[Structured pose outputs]
__________________________________________________

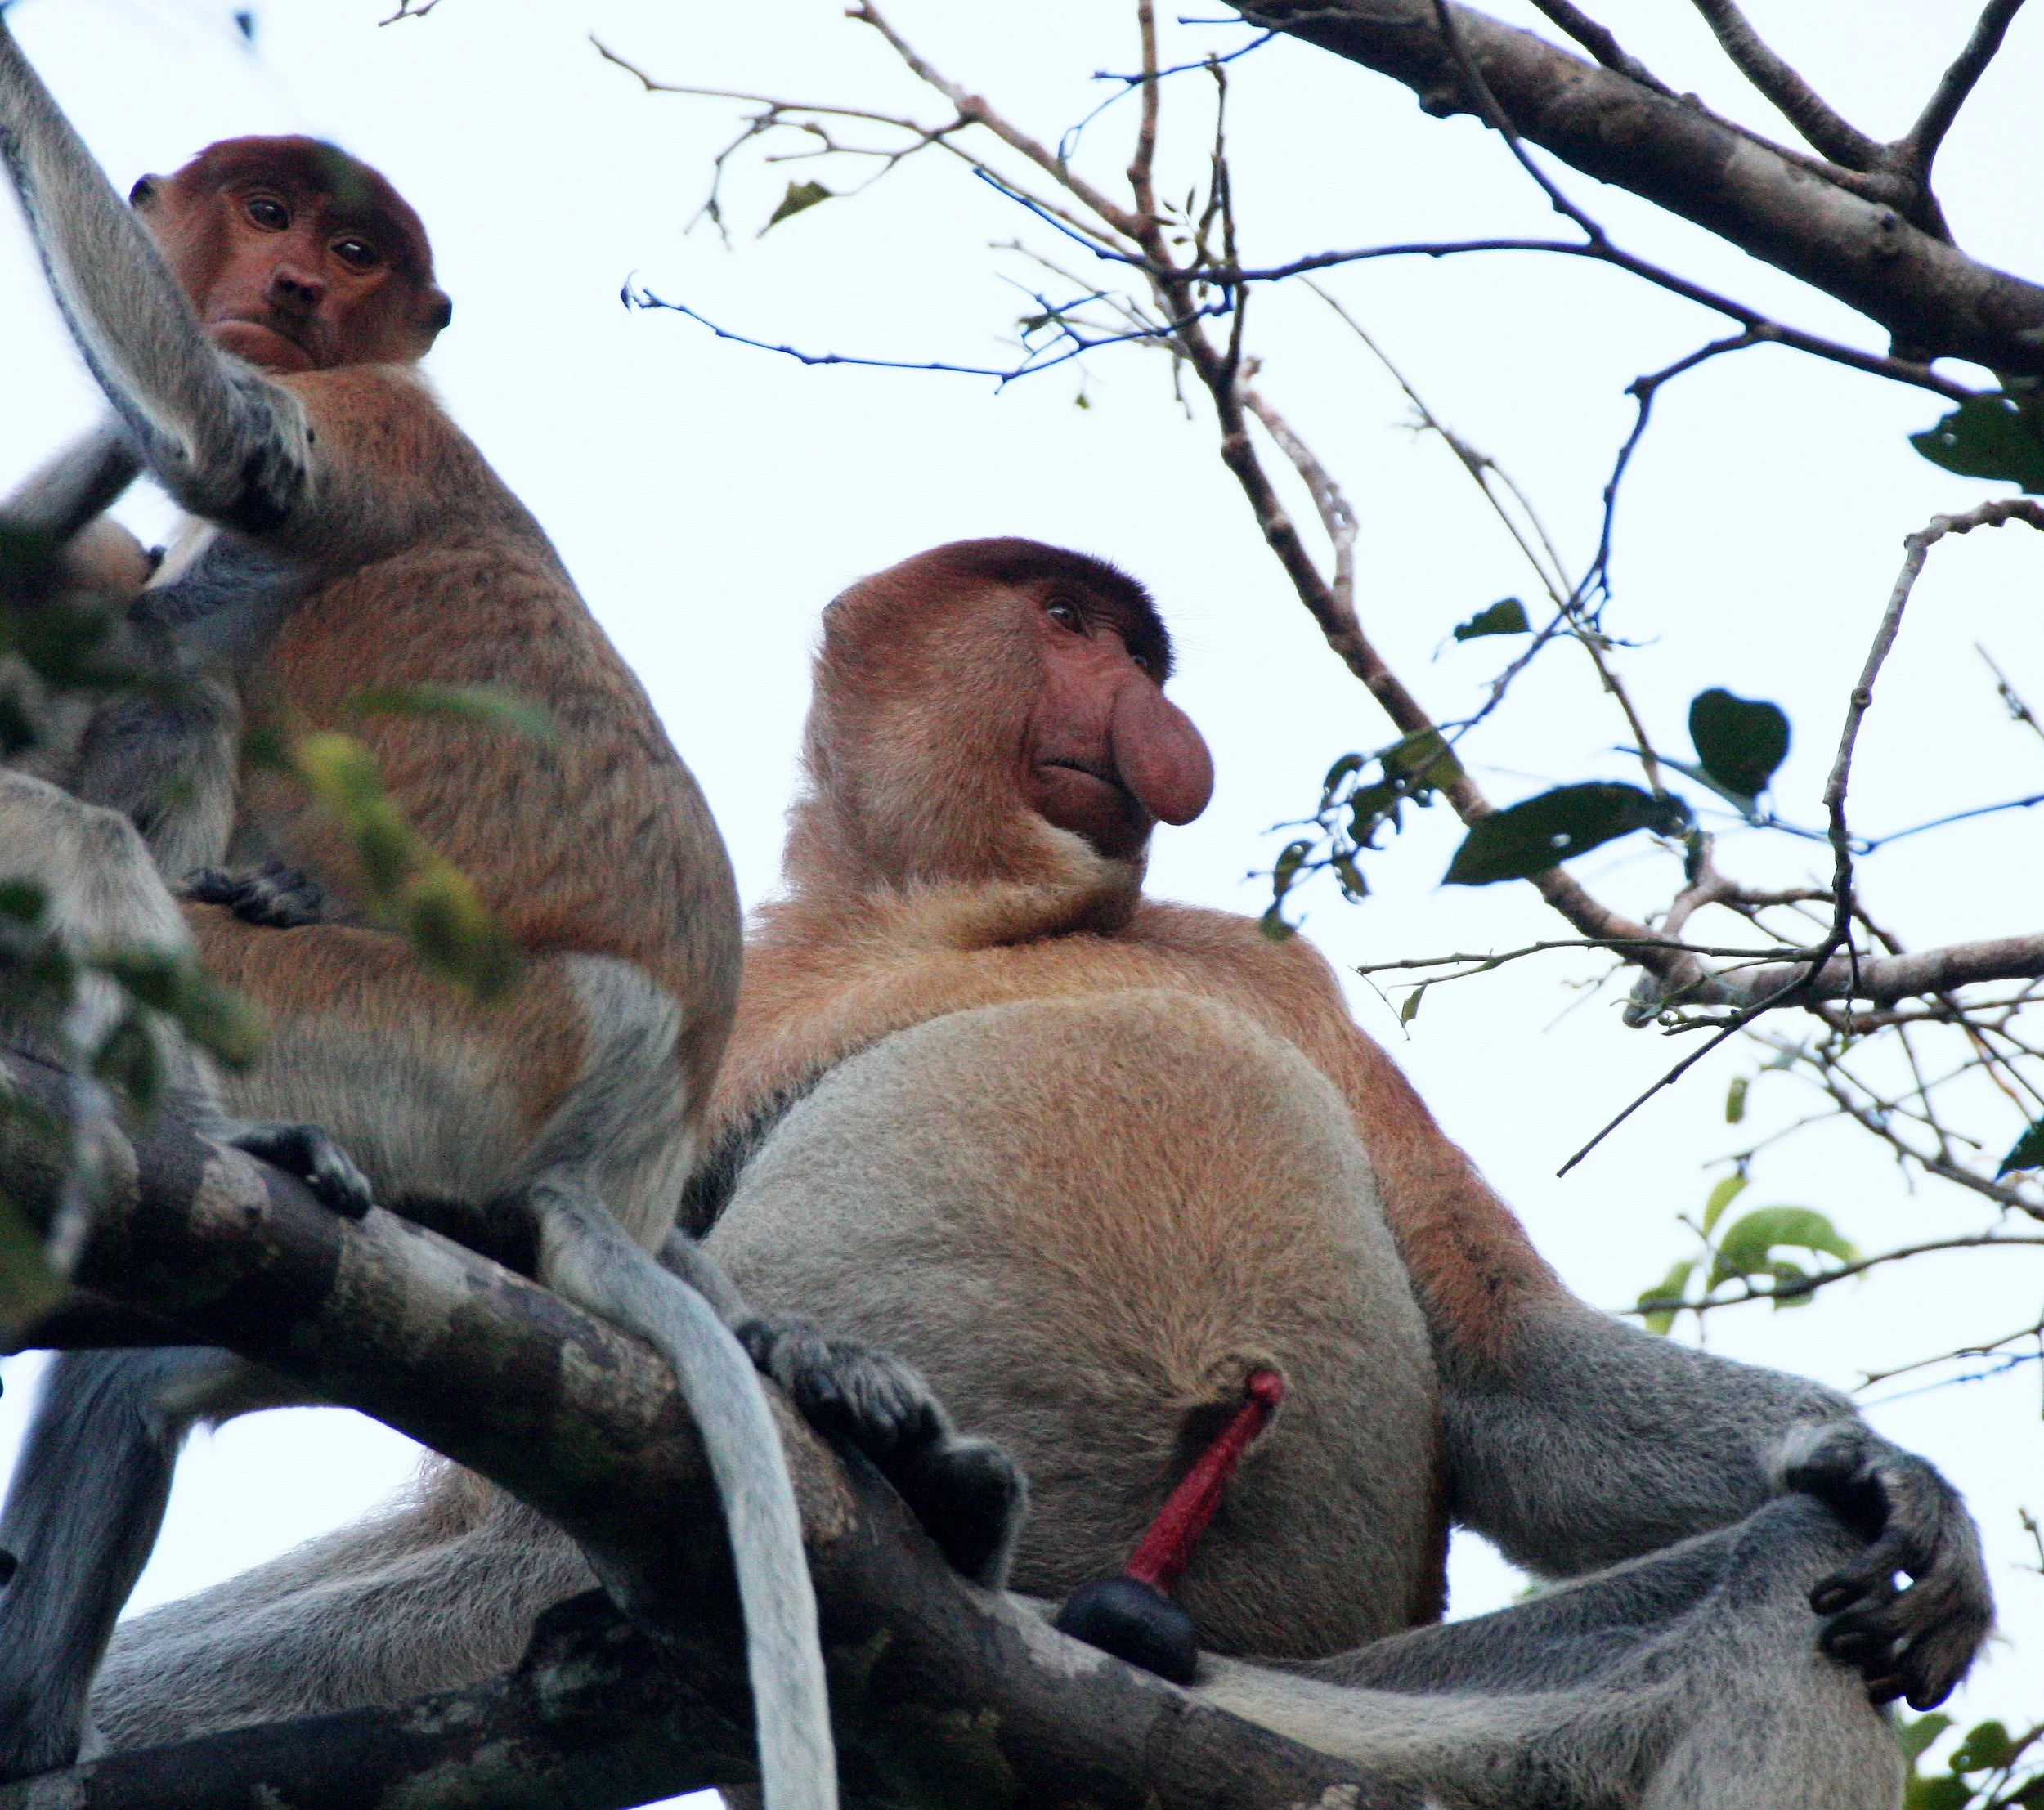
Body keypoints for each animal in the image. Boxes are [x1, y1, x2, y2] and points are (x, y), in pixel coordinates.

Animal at [0, 36, 1021, 1802]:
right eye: (265, 211)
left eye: (351, 250)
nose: (285, 287)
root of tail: (623, 1128)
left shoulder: (382, 420)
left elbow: (229, 447)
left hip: (424, 1039)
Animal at [70, 538, 1992, 1810]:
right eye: (1064, 621)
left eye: (1136, 643)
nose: (1149, 709)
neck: (970, 908)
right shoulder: (737, 988)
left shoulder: (1275, 982)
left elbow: (1505, 1362)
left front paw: (1898, 1488)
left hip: (1286, 1716)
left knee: (1780, 1600)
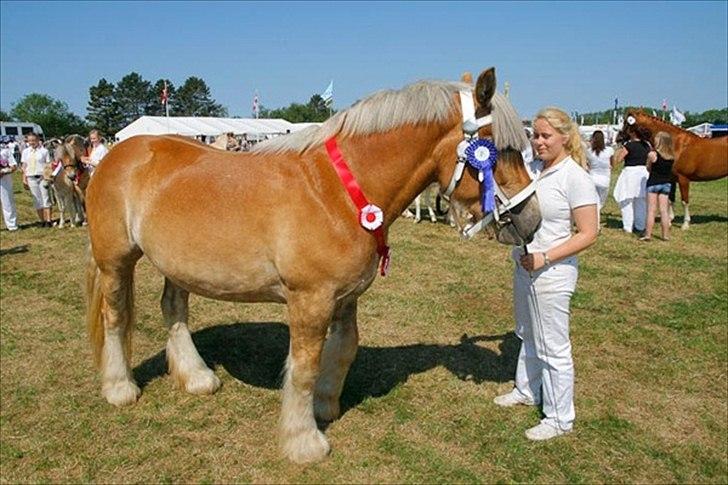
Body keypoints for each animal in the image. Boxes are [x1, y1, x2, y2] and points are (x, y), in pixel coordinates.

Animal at [85, 67, 540, 462]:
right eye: (498, 149)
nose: (531, 220)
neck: (338, 191)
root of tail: (117, 155)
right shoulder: (310, 300)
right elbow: (303, 368)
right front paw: (304, 441)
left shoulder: (346, 297)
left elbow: (343, 349)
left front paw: (324, 408)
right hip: (115, 261)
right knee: (115, 316)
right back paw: (120, 388)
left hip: (179, 265)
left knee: (174, 310)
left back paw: (197, 377)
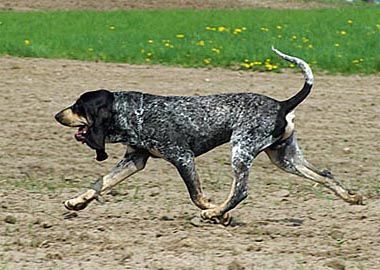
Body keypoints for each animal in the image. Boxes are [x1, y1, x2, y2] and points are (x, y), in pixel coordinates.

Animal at [55, 47, 362, 225]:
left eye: (78, 106)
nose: (57, 115)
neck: (132, 111)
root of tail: (282, 104)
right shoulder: (135, 160)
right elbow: (101, 183)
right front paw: (77, 202)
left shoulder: (183, 157)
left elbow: (197, 195)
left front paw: (216, 211)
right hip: (284, 158)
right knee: (325, 174)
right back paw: (351, 198)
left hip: (241, 151)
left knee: (240, 191)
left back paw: (216, 213)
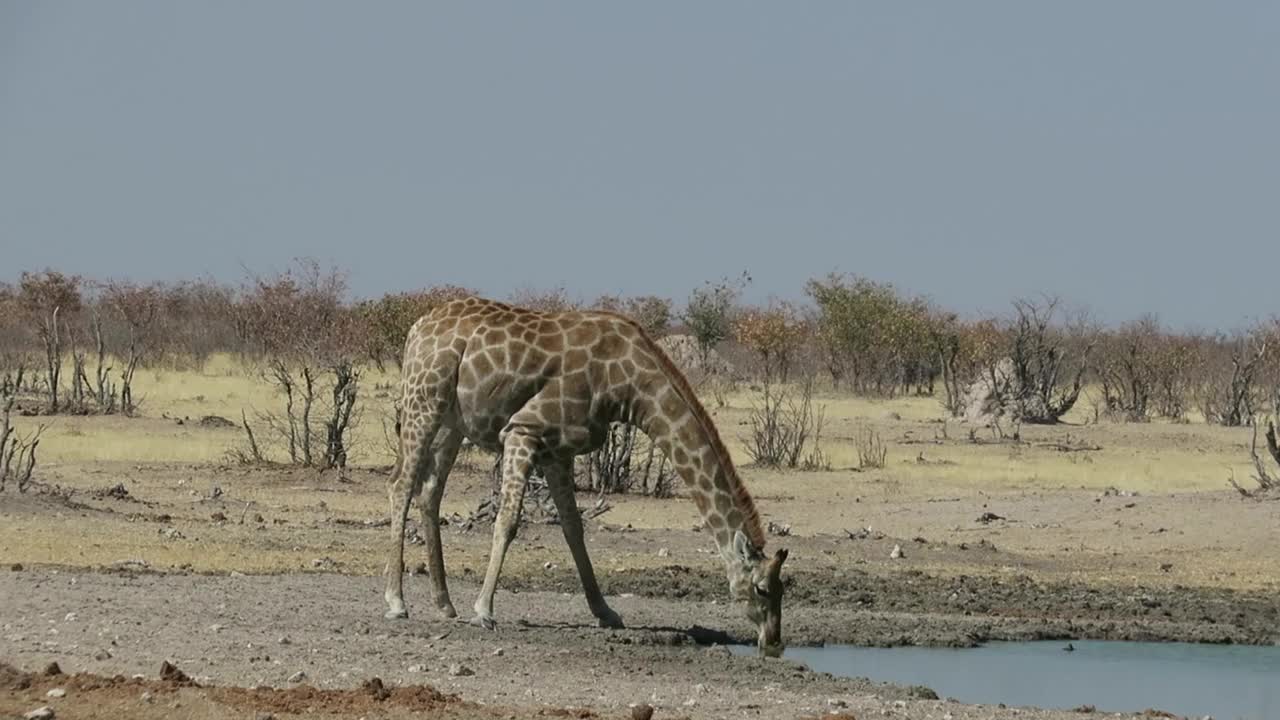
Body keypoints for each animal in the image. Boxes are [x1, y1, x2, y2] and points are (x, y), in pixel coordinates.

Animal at [378, 294, 788, 653]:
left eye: (785, 589)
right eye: (762, 589)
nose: (773, 642)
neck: (626, 385)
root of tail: (416, 328)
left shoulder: (558, 450)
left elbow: (574, 529)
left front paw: (606, 612)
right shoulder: (523, 430)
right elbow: (508, 520)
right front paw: (485, 611)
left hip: (453, 422)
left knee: (430, 490)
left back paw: (443, 603)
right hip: (423, 401)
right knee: (400, 485)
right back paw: (397, 602)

__________________________________________________

[What the task requires]
Reproduce exactly every line between the line with "right front paw: (485, 611)" and the last line of the records above, both included.

[Written solution]
right front paw: (485, 611)
left hip: (453, 422)
left knee: (430, 490)
left back paw: (443, 603)
right hip: (423, 401)
right knee: (400, 485)
right back paw: (397, 602)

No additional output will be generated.